## What you are asked to do
Read the entries below and pull out each line with the string "output".

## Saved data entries
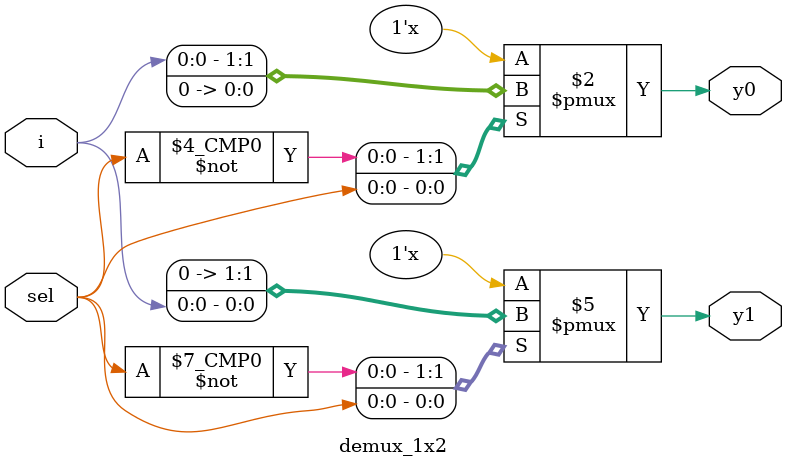
<source format=v>
`timescale 1ns / 1ps


module demux_1x2(
	input i,sel,
	//for asssign use-> output y0,y1;
	output reg y0,y1
);


//assign {y0,y1} = sel?{1'b0,i} : {i,1'b0};


//using if statement

//always @(*)
//begin
//    y0 = 0;  // default assignment
//    y1 = 0;  // default assignment

//    if (sel == 1'b0)
//        y0 = i;
//    else
//        y1 = i;
//end

//using case statements

always @(*)
begin
	y0=0;y1=0;
	case(sel)
		1'b0 : y0 = i;
		1'b1: y1 = i;
		default: y0=i;
	endcase
end

endmodule

</source>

## Answer space
	//for asssign use-> output y0,y1;
	output reg y0,y1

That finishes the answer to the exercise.